Lessons in fishing
Fishing is a good lesson in life, I reckon, because nothing worthwhile is ever achieved easily. You simply don’t go fishing unless you’re prepared to be skunked. Chances are, you’ll come home empty-handed quite often.
My favourite form of fishing is fly-fishing for trout – sighted fishing with a dry fly is the best. That’s where you spot the fish, stalk it, cast a fly that sits on the water (as opposed to sinking below the surface) and try to fool the fish into rising to the surface and gobbling it.
Wet-fly fishing for kingfish in Sydney Harbour is exciting, too. As long as you find some fish.
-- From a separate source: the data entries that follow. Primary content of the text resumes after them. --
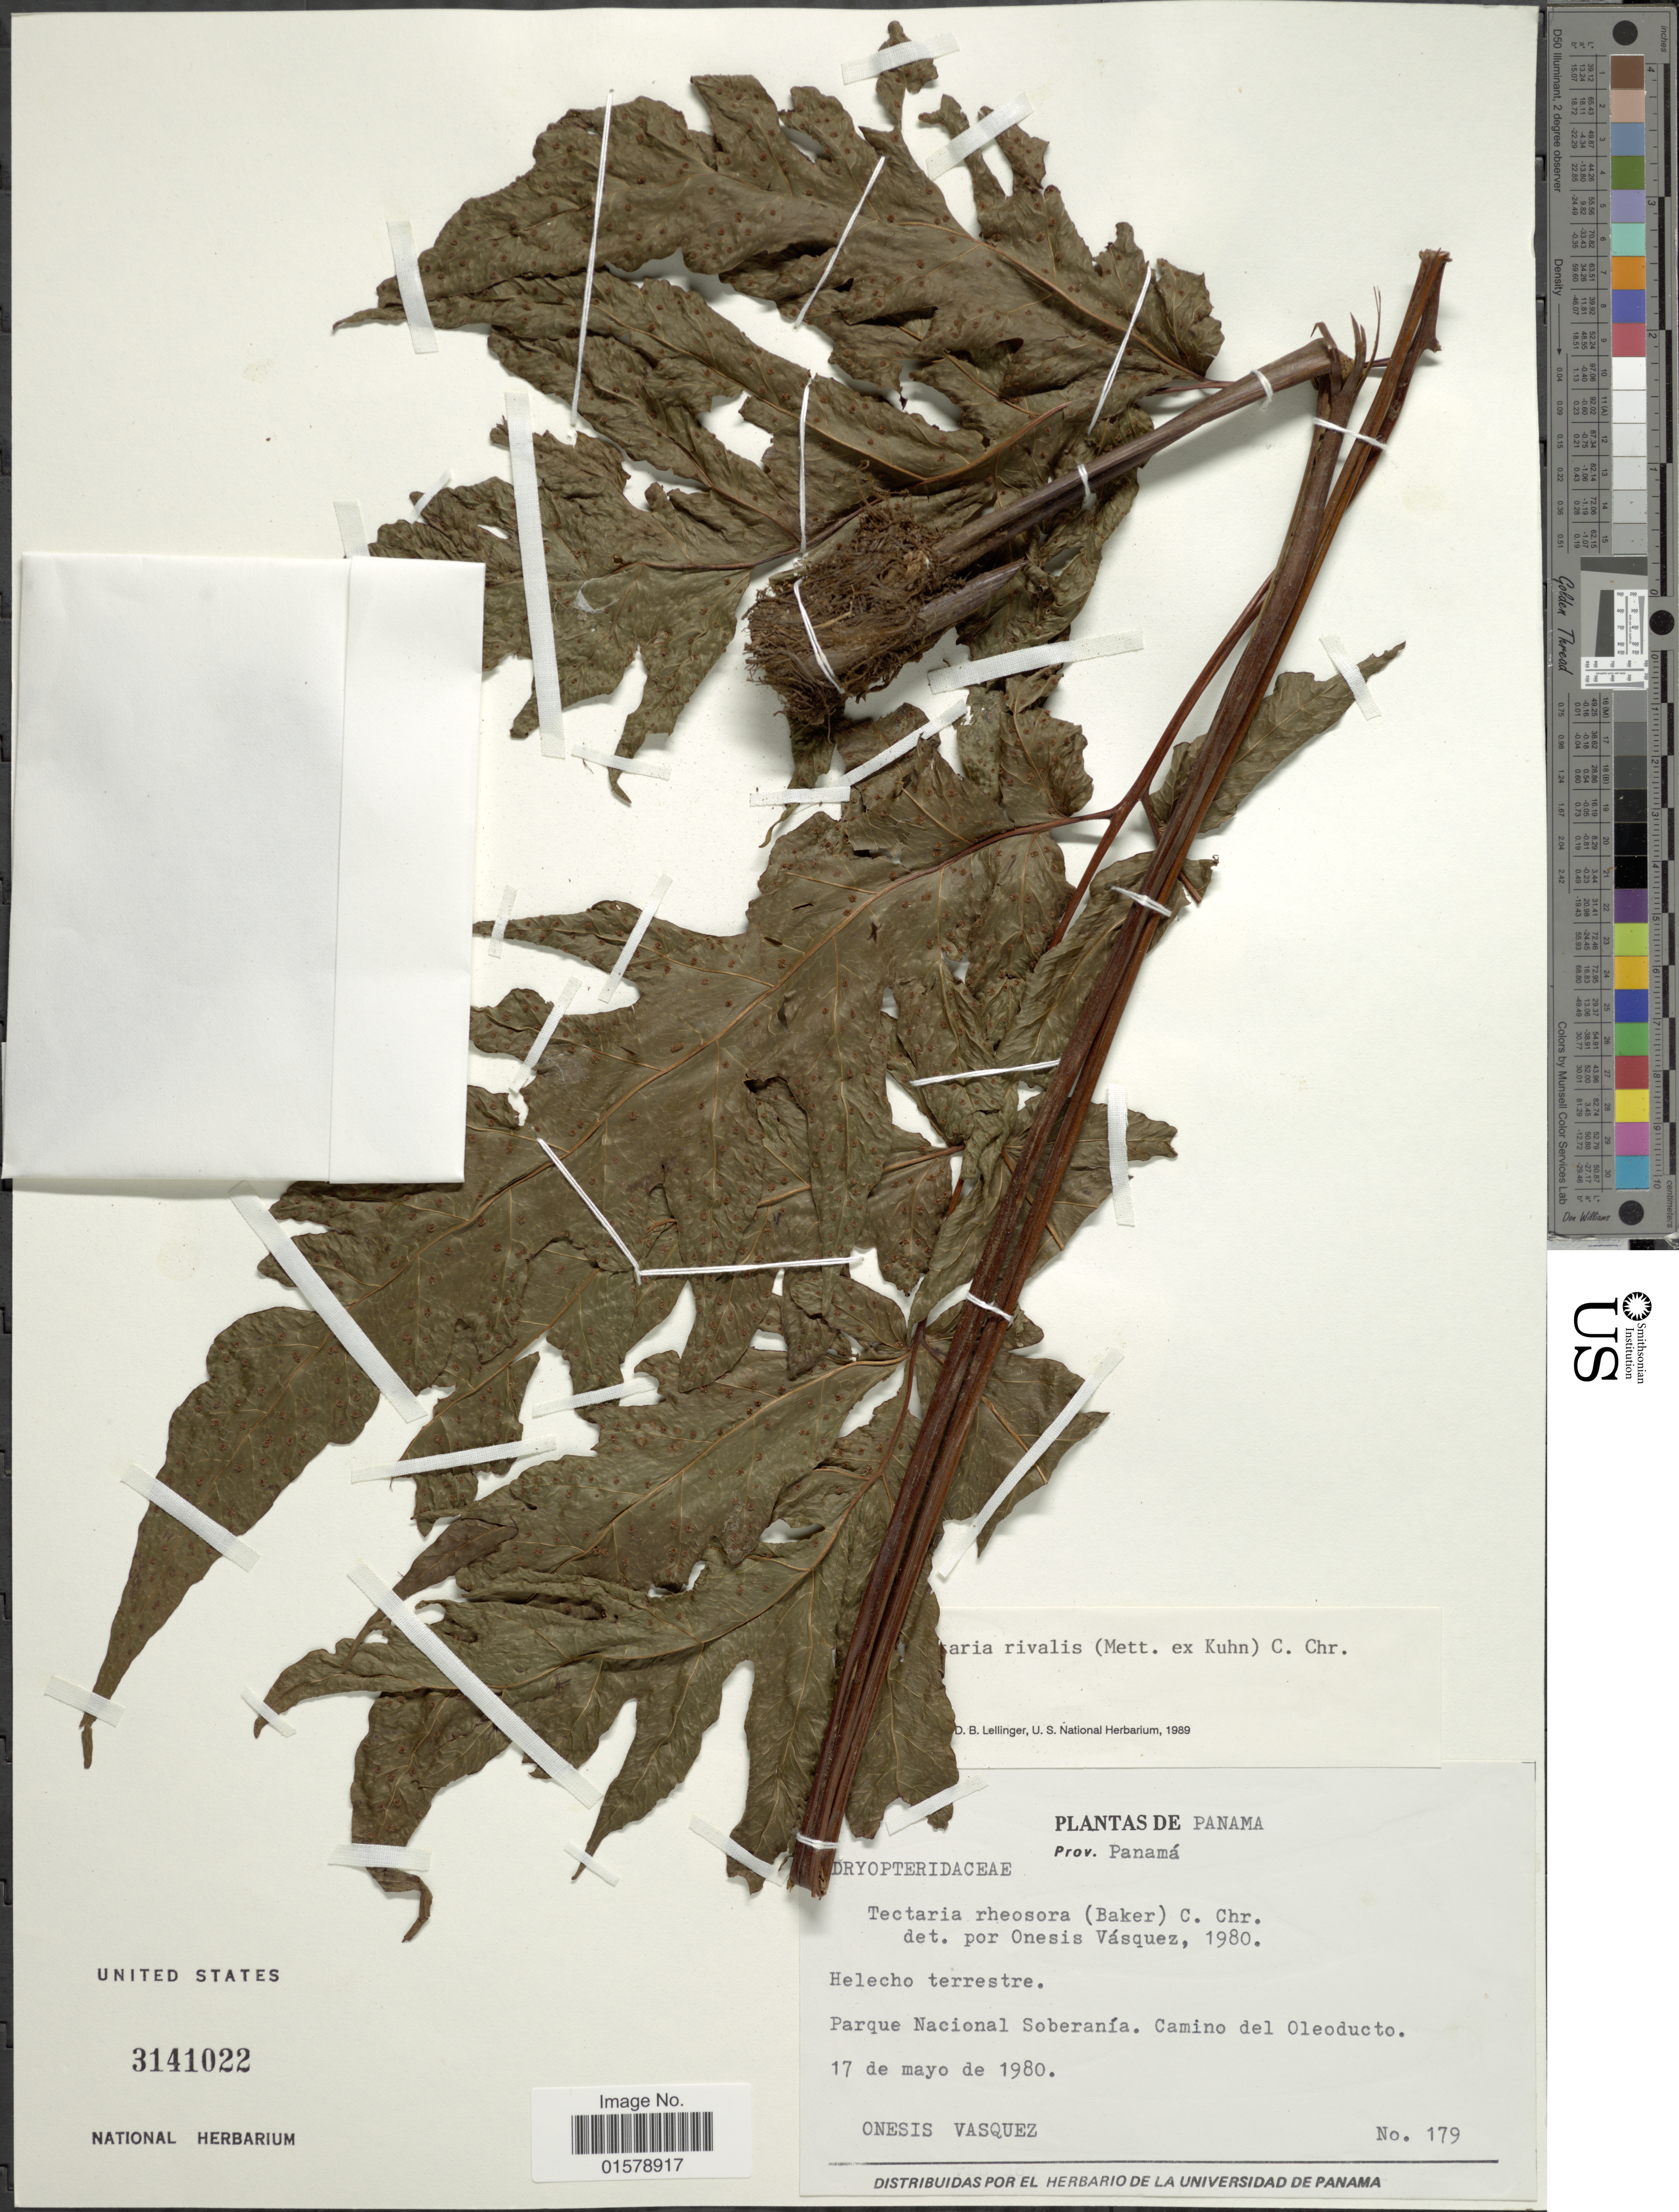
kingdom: Plantae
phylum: Tracheophyta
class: Polypodiopsida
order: Polypodiales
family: Tectariaceae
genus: Tectaria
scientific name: Tectaria rivalis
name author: (Mett. ex Kuhn) C. Chr.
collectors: O. Vásquez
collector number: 179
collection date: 1980-05-17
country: Panama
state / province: Panamá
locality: Parque Nacional Soberanía, Camino del Oleoducto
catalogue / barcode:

The key is to cruise around the waterways in a boat and look for birds descending on the water, and disturbances on the surface caused by a school of kingies coralling and attacking a swarm of little baitfish. I spent more than seven hours doing that last week, and for six and a half of those hours we did it tough. The middle of the day was almost bereft of fish – and we covered a lot of water. There was a little action around 7am, and we landed one kingfish which was just under-size. These fish are always returned to the water unharmed.
For most of the day we fished our hearts out, got sunburnt, and made jokes about depth-charges. Heading back to the Roseville boat ramp about 2pm with nothing in the bag we were just a little despondent. Until, about five minutes from home, we saw a massive ‘boil’ on the surface of a small bay we were passing, with sea-birds and fish in a feeding frenzy. We motored over as quickly as we could and began casting into the melee.
My partner and I must have hooked six or seven (we lost count in the chaos). Several got away and some had to be returned for being too small. We kept three, all about 71cm (the minimum legal length is 65cm). These guys go mad when they are in attack mode. Even when you bring one alongside the boat several others will be jostling him, apparently trying to get whatever is in his mouth! The action may only last for 10 minutes, but these powerful fish are so strong that your arms are soon aching for a rest.
Yellow-tailed kingfish are beautiful to eat – raw, marinated, or cooked however you like. We barbecued the fillets and made a béarnaise sauce with tarragon, which worked a treat. And the wine? Hunter Valley semillon, of course! There was a Brokenwood ’14 (tasting) and a McLeish Estate ’13 (tasting) on the table. Heaven!